Resi Gotama yang sedang bersemedi terganggu oleh keributan ketiga anaknya tersebut. Begitu mengetahui bahwa sumber dari keributan adalah Cupu Manik Astagina, yang ia ketahui bahwa itu adalah milik Batara Surya. Resi Gotama kemudian bertanya kepada isterinya Dewi Indradi dari mana asal dari Cupu Manik Astagina. Karena ketakutan Dewi Indradi hanya diam saja tidak berani menjawab. Hal itu membuat Resi Gotama amat marah dan mengutuk Dewi Indradi menjadi tugu lalu membuangnya sejauh-jauhnya dan akhirnya jatuh di dekat perbatasan kerajaan Alengka.
Begitu juga dengan Cupu Manik Astagina, dibuangnya jauh-jauh oleh Resi Gotama benda itu. Namun walaupun ketiga anaknya sudah kehilangan ibu karena benda tersebut mereka tetap mengejar benda itu hingga sampai di sebuah telaga. Mereka diikuti oleh pamong mereka, Endang Suwareh, Jembawan dan Menda. Guwarsa dan Guwarsi tiba lebih cepat dibanding kakaknya, mereka langsung terjun ke telaga tersebut untuk mencari cupu tersebut. Begitu pula jembawan dan Menda, mereka mengikuti anak Begawan Gotama tersebut terjun ke telaga.

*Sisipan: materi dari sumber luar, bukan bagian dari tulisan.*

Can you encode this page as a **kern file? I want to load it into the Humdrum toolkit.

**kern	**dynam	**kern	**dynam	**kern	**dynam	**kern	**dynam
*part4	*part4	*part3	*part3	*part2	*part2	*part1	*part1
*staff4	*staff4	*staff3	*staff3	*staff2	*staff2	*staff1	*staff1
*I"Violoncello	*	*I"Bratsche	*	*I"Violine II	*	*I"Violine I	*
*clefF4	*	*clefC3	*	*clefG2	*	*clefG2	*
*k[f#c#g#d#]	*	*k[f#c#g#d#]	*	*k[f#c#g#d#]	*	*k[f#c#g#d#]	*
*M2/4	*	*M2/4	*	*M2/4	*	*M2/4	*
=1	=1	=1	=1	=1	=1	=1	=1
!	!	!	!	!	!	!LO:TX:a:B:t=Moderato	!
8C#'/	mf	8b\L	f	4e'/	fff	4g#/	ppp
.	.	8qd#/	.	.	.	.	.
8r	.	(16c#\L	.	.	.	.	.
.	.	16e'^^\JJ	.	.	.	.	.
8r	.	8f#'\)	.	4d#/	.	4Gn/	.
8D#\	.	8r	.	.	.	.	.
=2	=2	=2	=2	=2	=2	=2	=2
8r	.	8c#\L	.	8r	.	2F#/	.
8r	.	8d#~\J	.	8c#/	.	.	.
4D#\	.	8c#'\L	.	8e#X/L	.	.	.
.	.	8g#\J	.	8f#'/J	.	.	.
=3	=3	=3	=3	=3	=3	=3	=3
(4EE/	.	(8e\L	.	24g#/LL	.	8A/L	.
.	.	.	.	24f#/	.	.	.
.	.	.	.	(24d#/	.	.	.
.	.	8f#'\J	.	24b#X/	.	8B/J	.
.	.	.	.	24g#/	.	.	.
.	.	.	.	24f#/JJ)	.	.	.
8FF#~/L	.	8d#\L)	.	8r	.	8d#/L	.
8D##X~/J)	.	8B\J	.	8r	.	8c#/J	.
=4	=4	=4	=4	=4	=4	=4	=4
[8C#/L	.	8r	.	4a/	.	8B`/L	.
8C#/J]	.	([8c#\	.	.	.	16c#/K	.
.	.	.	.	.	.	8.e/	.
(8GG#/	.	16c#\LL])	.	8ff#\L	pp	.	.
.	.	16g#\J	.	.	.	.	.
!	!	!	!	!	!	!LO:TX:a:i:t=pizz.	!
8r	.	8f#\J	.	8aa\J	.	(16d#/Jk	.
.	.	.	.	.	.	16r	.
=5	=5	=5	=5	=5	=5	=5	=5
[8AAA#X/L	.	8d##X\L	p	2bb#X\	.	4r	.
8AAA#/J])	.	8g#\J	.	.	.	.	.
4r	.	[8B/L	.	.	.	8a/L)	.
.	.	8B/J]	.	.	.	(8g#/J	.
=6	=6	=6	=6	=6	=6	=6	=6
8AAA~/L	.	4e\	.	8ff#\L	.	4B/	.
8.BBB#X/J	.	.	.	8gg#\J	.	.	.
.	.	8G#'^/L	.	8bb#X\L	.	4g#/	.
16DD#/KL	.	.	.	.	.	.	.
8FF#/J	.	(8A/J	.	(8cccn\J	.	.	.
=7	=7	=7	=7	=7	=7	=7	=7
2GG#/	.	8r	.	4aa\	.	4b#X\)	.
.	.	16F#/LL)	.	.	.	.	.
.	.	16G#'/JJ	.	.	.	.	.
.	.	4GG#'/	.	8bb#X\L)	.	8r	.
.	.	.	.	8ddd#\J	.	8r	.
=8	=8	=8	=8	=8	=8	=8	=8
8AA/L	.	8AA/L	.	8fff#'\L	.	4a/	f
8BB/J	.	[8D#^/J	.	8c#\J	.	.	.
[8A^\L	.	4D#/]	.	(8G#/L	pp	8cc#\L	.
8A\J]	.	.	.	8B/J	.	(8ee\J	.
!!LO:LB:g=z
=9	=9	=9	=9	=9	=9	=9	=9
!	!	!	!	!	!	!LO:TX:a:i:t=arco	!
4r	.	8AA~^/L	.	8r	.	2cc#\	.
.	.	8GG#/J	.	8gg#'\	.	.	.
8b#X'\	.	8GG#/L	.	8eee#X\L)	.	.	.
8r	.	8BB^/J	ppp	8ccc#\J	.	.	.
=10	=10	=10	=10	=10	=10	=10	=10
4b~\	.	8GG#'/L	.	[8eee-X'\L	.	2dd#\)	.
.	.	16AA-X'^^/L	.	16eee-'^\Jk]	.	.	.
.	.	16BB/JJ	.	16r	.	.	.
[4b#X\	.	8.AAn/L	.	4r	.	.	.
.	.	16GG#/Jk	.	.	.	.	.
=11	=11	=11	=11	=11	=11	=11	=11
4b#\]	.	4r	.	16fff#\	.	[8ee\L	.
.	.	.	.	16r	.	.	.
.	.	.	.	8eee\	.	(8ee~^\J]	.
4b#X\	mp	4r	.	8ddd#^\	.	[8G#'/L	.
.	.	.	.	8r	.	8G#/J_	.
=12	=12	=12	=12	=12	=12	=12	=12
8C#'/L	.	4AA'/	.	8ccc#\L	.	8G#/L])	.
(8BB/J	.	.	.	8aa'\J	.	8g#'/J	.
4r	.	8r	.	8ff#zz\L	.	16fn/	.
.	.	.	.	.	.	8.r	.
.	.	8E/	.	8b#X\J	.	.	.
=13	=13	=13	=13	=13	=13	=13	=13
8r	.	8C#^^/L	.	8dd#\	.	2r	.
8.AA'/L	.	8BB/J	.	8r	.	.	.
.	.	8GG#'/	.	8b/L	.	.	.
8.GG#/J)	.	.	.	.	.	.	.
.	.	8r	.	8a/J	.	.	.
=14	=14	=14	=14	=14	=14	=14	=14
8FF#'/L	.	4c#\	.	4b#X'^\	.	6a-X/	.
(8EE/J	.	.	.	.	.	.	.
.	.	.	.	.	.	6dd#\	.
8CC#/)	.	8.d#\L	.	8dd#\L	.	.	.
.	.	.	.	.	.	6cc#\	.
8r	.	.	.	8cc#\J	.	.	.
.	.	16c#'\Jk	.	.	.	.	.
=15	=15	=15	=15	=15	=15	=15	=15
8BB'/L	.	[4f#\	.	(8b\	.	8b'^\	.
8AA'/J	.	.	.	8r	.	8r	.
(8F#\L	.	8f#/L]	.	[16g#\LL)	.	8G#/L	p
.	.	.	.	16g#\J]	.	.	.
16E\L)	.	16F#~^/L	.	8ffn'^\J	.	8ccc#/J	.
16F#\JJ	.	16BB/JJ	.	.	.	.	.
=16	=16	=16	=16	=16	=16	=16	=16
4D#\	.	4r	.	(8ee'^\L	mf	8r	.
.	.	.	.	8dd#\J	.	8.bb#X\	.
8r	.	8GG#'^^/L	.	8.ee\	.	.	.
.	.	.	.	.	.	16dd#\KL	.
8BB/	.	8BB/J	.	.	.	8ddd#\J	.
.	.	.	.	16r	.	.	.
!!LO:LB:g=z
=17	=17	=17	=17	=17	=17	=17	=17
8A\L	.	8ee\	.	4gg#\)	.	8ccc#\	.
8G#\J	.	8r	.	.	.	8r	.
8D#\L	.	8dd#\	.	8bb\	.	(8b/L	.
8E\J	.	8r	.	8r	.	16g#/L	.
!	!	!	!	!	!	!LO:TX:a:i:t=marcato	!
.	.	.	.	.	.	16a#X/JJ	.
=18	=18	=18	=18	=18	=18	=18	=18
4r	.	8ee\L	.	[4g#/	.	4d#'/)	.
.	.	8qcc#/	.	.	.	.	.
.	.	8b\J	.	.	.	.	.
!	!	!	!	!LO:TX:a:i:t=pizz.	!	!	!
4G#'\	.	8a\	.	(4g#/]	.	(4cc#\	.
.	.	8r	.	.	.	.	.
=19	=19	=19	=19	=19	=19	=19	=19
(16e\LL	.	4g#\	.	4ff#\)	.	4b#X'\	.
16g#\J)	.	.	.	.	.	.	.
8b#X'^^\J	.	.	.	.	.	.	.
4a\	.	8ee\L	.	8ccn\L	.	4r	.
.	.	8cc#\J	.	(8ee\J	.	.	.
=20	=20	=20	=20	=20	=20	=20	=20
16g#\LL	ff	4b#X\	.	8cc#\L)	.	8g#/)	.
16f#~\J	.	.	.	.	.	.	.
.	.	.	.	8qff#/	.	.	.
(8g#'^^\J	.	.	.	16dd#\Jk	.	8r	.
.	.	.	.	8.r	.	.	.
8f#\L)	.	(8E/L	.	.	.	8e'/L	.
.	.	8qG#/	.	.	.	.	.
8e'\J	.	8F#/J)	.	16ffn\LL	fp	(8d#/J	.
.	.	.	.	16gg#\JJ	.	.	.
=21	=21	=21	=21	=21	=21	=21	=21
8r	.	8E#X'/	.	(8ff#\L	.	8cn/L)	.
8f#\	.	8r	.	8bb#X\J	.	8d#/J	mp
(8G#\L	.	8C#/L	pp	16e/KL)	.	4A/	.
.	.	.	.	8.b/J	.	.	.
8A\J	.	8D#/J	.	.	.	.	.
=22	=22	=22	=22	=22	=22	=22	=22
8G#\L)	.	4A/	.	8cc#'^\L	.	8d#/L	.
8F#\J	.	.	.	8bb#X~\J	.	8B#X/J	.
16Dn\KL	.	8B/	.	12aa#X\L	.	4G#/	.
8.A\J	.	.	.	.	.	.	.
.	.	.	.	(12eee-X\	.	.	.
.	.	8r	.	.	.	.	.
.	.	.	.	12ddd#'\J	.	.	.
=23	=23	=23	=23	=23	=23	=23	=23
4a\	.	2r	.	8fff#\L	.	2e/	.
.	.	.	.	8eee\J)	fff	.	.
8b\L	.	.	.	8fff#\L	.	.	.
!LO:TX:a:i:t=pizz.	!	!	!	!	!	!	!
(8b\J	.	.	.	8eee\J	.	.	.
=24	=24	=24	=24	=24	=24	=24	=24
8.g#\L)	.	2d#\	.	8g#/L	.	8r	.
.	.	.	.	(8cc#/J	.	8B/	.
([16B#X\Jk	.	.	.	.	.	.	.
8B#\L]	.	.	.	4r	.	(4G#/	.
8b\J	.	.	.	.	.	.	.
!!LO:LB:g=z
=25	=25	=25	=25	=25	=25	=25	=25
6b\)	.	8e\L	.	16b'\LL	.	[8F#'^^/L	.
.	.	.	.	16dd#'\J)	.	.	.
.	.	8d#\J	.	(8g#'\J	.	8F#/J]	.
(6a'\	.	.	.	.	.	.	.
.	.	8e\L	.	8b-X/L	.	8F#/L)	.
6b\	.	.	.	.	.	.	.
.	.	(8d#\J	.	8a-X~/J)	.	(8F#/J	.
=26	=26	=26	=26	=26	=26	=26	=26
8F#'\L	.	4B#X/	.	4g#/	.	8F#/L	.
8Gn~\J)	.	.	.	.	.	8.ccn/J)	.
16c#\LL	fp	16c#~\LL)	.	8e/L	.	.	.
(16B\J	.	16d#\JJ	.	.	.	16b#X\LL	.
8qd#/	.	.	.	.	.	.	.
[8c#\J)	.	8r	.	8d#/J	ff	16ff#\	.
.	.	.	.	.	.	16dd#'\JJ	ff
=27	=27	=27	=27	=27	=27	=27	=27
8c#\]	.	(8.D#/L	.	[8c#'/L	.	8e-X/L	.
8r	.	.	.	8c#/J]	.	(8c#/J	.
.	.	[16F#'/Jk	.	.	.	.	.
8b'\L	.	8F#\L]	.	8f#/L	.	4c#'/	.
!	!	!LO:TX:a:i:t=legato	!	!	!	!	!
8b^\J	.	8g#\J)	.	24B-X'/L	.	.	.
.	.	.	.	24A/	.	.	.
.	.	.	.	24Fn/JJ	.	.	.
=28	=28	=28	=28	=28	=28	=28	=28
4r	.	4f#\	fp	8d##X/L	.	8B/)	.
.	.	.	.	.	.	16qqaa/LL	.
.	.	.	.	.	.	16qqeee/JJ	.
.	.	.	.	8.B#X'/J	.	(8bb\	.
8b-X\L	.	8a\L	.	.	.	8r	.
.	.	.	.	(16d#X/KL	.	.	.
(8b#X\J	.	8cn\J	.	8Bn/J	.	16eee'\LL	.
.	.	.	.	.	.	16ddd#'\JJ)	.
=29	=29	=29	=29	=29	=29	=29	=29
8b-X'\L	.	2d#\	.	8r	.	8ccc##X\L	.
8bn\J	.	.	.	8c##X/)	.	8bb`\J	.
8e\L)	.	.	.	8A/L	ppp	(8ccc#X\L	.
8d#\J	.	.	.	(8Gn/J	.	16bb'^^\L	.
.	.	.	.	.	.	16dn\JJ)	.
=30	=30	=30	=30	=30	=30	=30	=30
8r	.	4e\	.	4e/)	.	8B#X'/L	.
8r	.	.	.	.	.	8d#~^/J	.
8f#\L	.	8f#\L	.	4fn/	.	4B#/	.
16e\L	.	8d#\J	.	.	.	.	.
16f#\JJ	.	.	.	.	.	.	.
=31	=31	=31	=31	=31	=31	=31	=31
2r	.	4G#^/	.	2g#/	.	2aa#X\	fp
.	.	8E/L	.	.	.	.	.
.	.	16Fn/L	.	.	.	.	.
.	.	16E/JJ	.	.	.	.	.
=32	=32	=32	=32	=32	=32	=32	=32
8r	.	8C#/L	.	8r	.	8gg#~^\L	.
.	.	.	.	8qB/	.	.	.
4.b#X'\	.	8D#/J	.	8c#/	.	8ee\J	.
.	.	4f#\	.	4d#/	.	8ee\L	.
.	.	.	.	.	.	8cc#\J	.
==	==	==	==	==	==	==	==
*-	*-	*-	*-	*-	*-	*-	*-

Dewi Anjani dan Endang Suwareh yang tiba kemudian, tidak ikut masuk ke dalam telaga, mereka hanya membasuh muka mereka untuk mengurangi rasa lelah. Namun begitu terkejutnya mereka, Guwarsa, Guwarsi, Jembawan dan Menda wajah dan tubuhnya berubah seperti seekor kera, begitu juga dengan Dewi Anjani, wajah dan tangannya berubah menjadi wajah kera. Betapa sedih hati mereka ketika mengetahui bahwa ketampanan dan kecantikan mereka telah hilang dan kini berwujud kera.
Dengan penuh penyesalan, mereka kembali ke pertapaan ayahnya, mereka memohon kepada Resi Gotama agar wujud mereka dikembalikan seperti semula. Namun Resi Gotama mengatakan bahwa perubahan wujud mereka sudah menjadi kehendak dewata. Mereka kemudian diperintahkan bertapa untuk mensucikan diri.